Es evidente que el paquete de políticas sociales llevadas a cabo durante la primera legislatura supuso un cambio radical en España y contribuyó a justificar el término “Estado del Bienestar”. Para muchos ciudadanos, con Zapatero, su situación cambió de la noche a la mañana en todo tipo de  aspectos y llegó a considerarse un ejemplo en determinados países. Pero la mala gestión económica le pasó factura a un Gobierno que restó importancia a la evidente crisis económica y burbuja inmobiliaria que vivía España.

Tras su salida del gobierno y el escenario político español, la opinión pública siguió dilapidando a Zapatero y sus ministros, algo que tuvo que padecer el entonces líder del PSOE Alfredo Pérez Rubalcaba, quizá el último “zapaterista” visible a ojos de la ciudadanía.
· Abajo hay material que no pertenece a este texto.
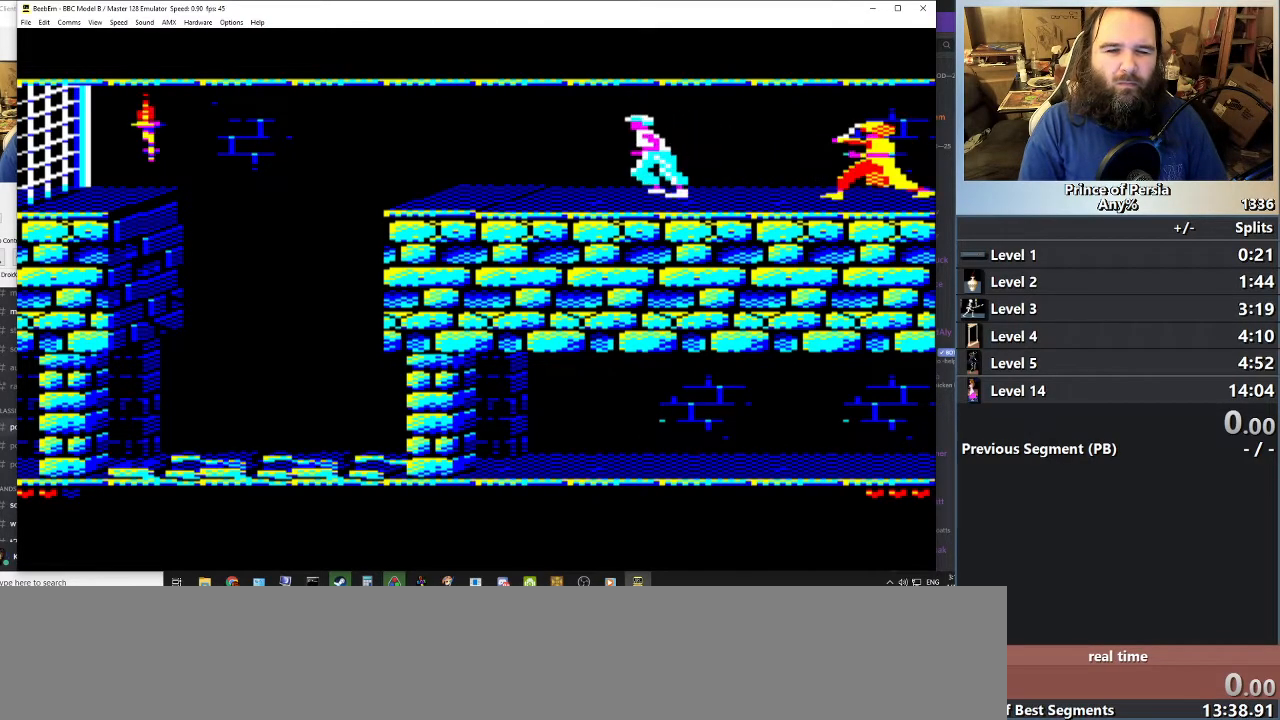
{"keys": ["jump", "left", "shift"], "events": [[67, "jump", "down"]]}
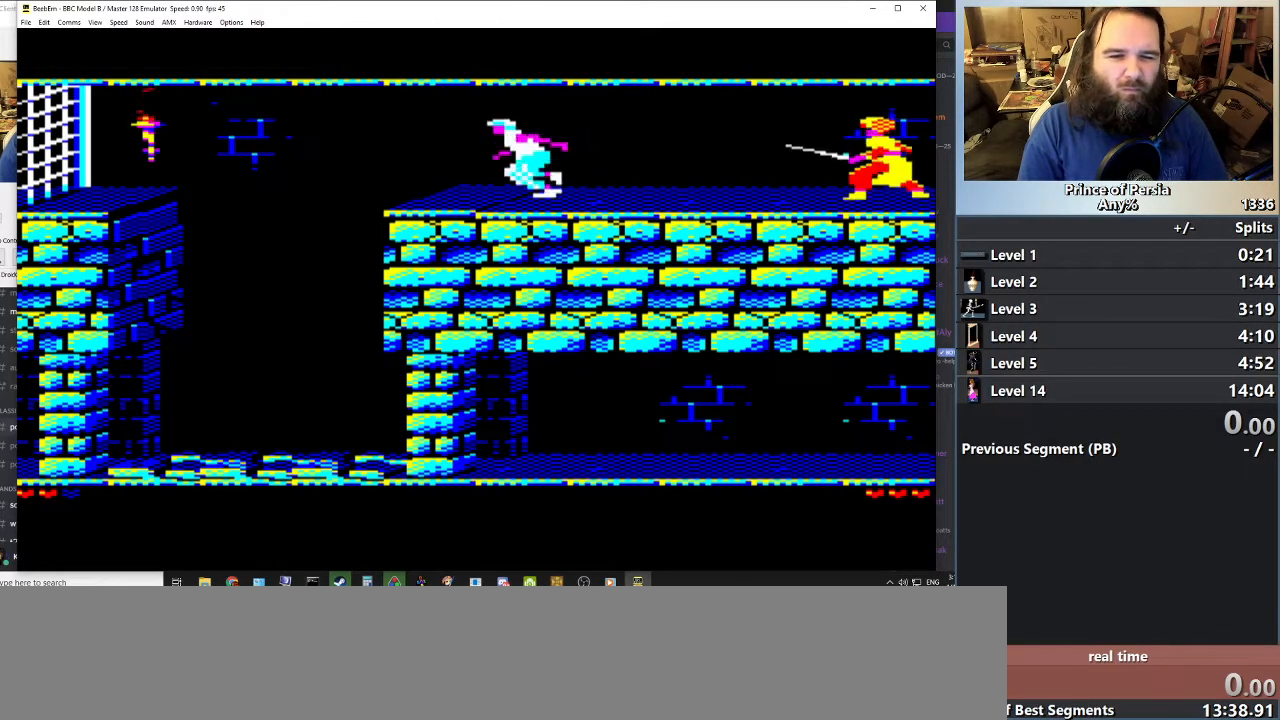
{"keys": ["jump", "left", "shift"], "events": []}
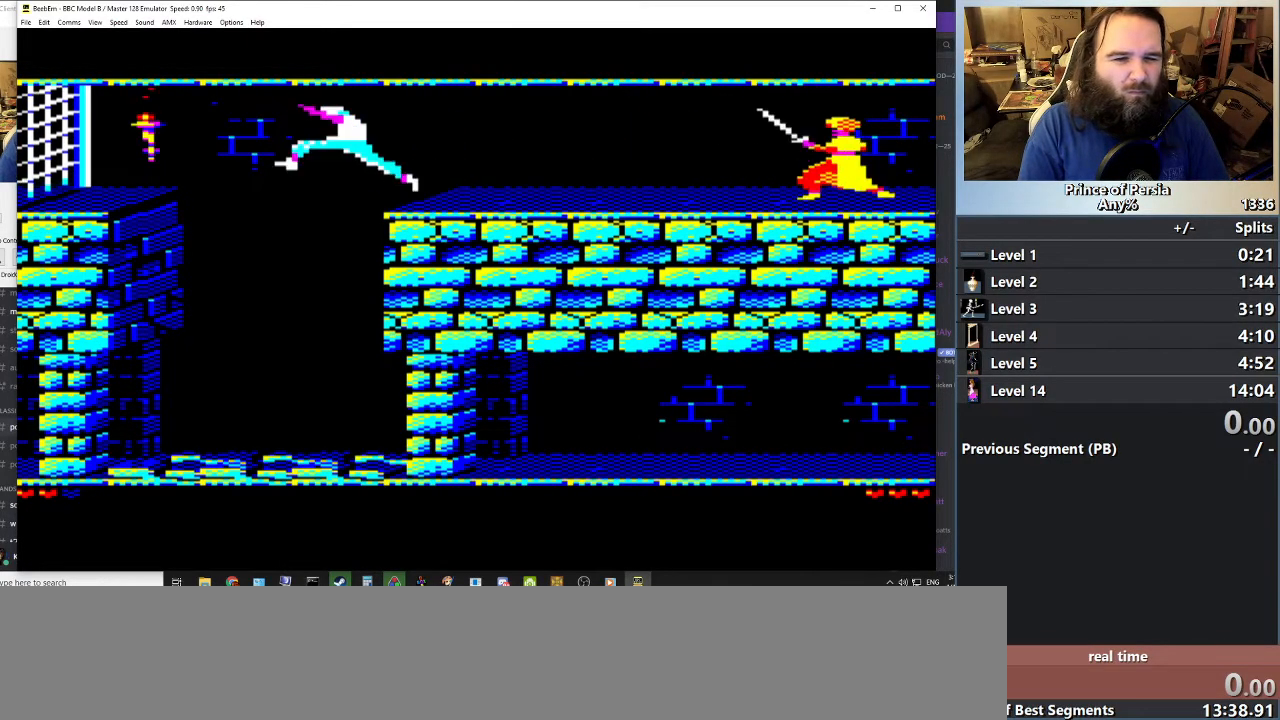
{"keys": ["jump", "left", "shift"], "events": []}
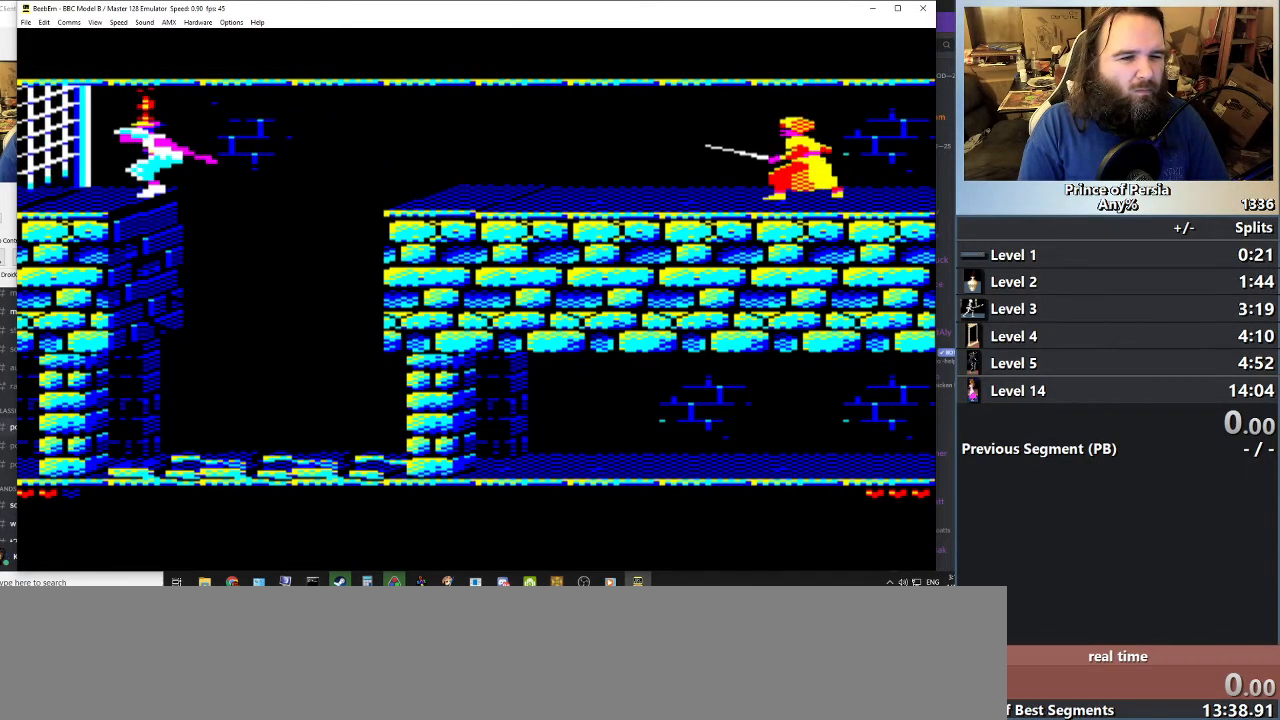
{"keys": [], "events": [[201, "jump", "up"], [201, "shift", "up"], [217, "left", "up"]]}
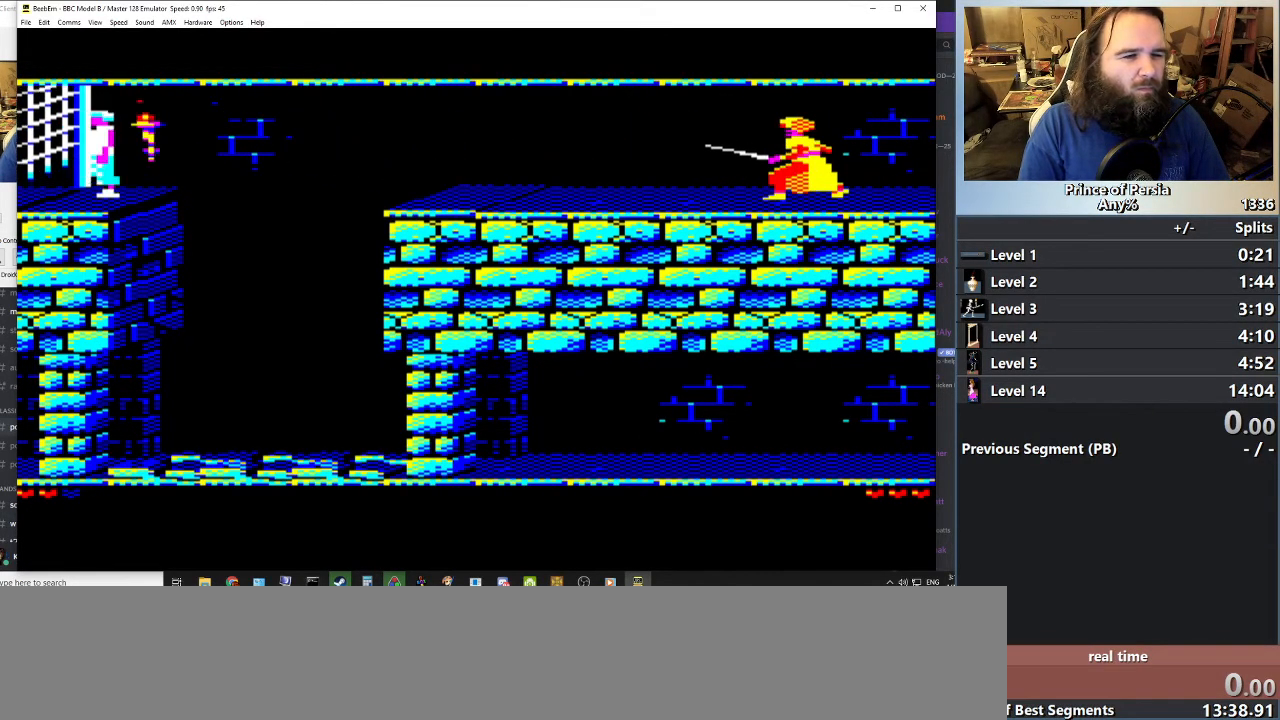
{"keys": ["crouch"], "events": [[183, "crouch", "down"]]}
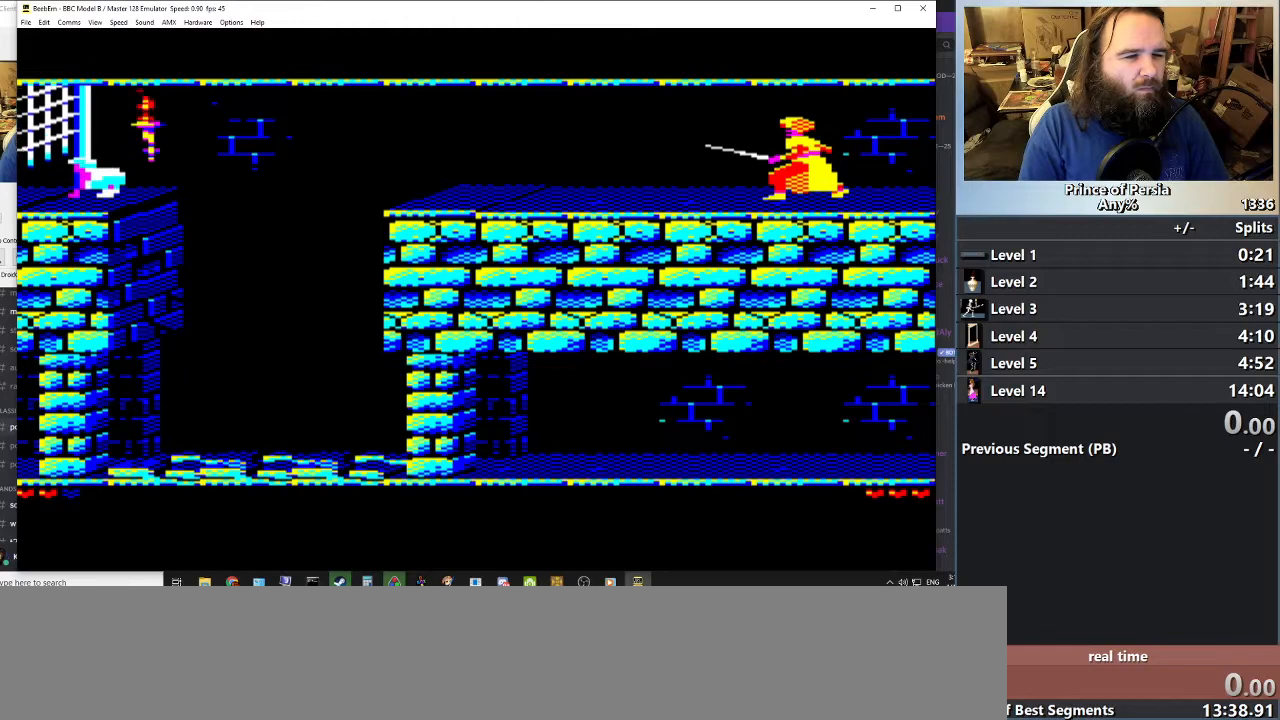
{"keys": [], "events": [[151, "left", "down"], [417, "left", "up"], [468, "crouch", "up"]]}
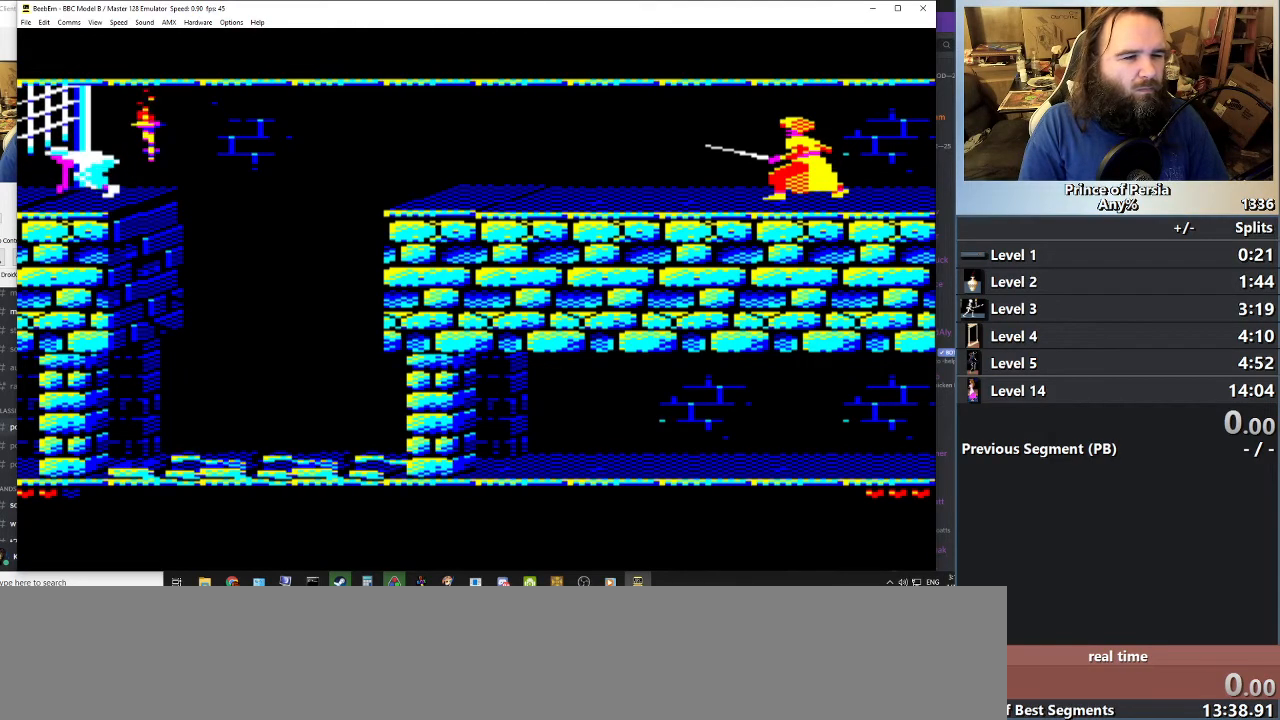
{"keys": [], "events": []}
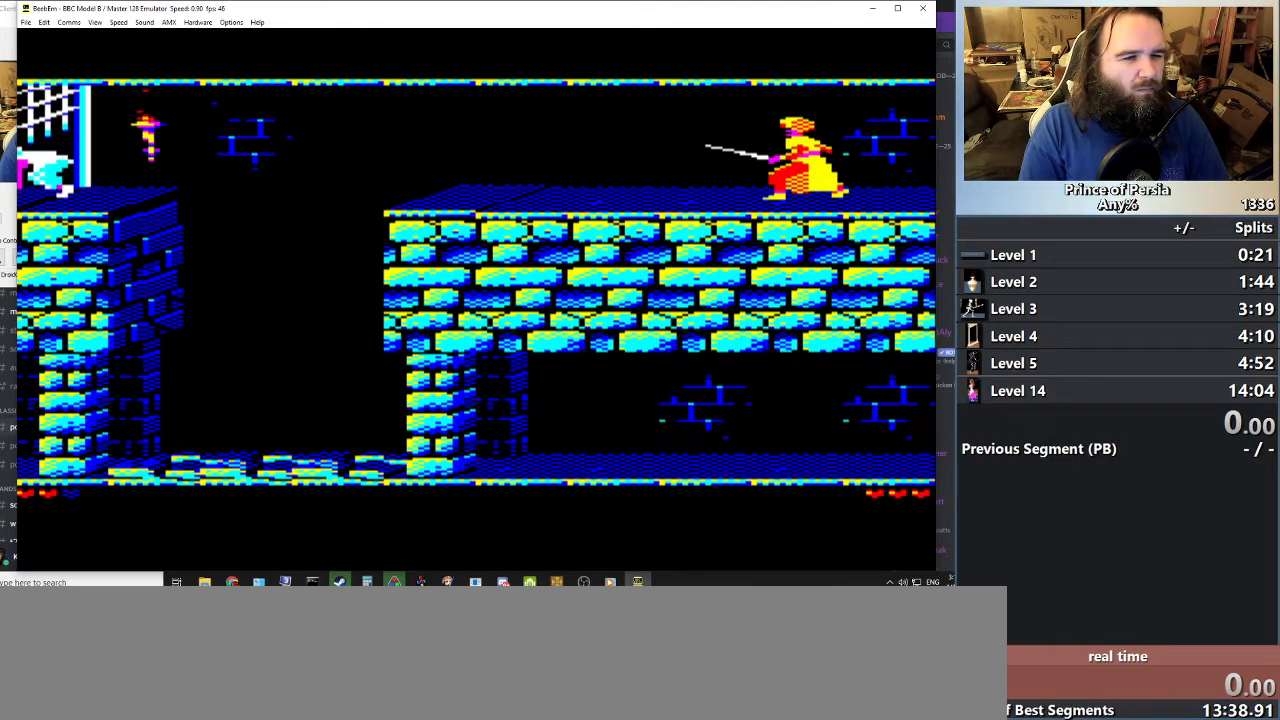
{"keys": ["left"], "events": [[234, "left", "down"]]}
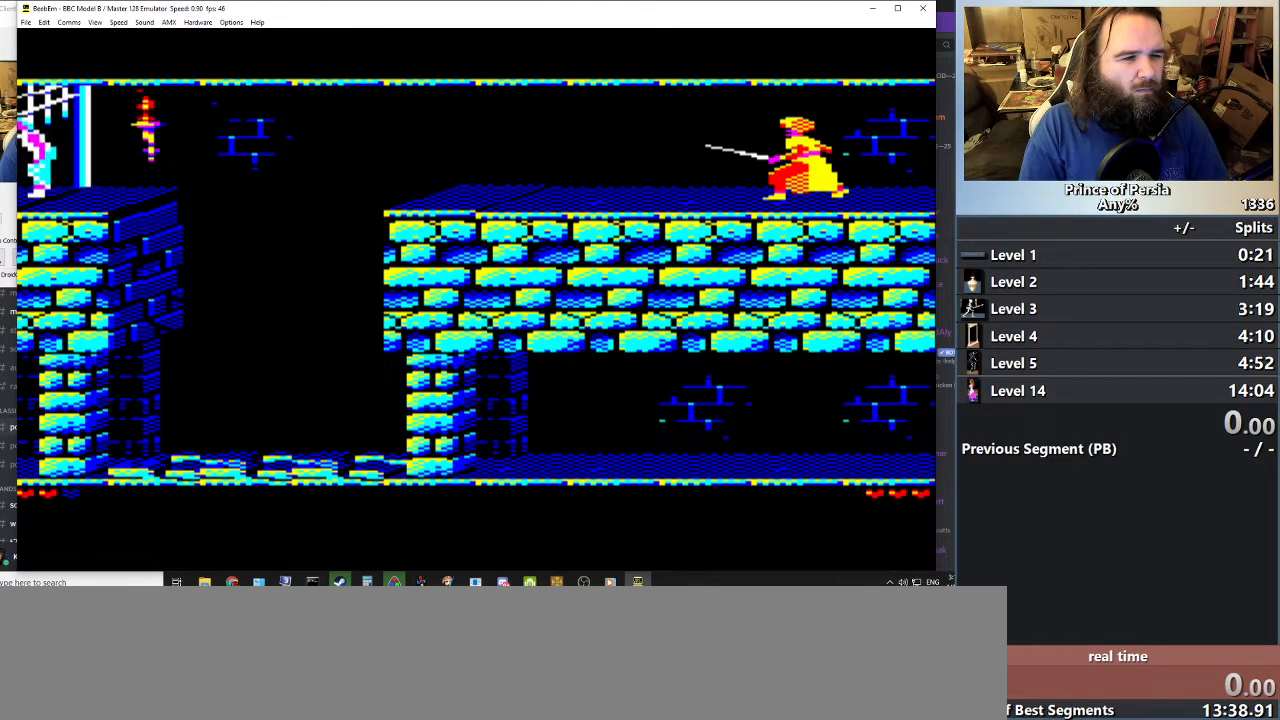
{"keys": ["left"], "events": []}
Pero, a día de hoy, determinados sectores socialistas y miembros del PSOE, por ejemplo Elena Valenciano, alaban la gestión durante la primera legislatura y su gran avance en política social, un avance sin precedentes cargado de polémica que sigue generando debates y tertulias a día de hoy.

De una manera u otra Zapatero dejó huella en España como presidente, al igual que también minó la imagen del PSOE, partido que desde entonces, y con la aparición de nuevas fuerzas políticas, no hizo más que perder apoyo en toda la Península, resultando Andalucía su último bastión en 2015. Podría asegurarse que Zapatero inició el principio del fin de la hegemonía de los dos grandes partidos en España, dividiendo al electorado y propiciando la creación de alternativas que cambiarían por completo el escenario político en España.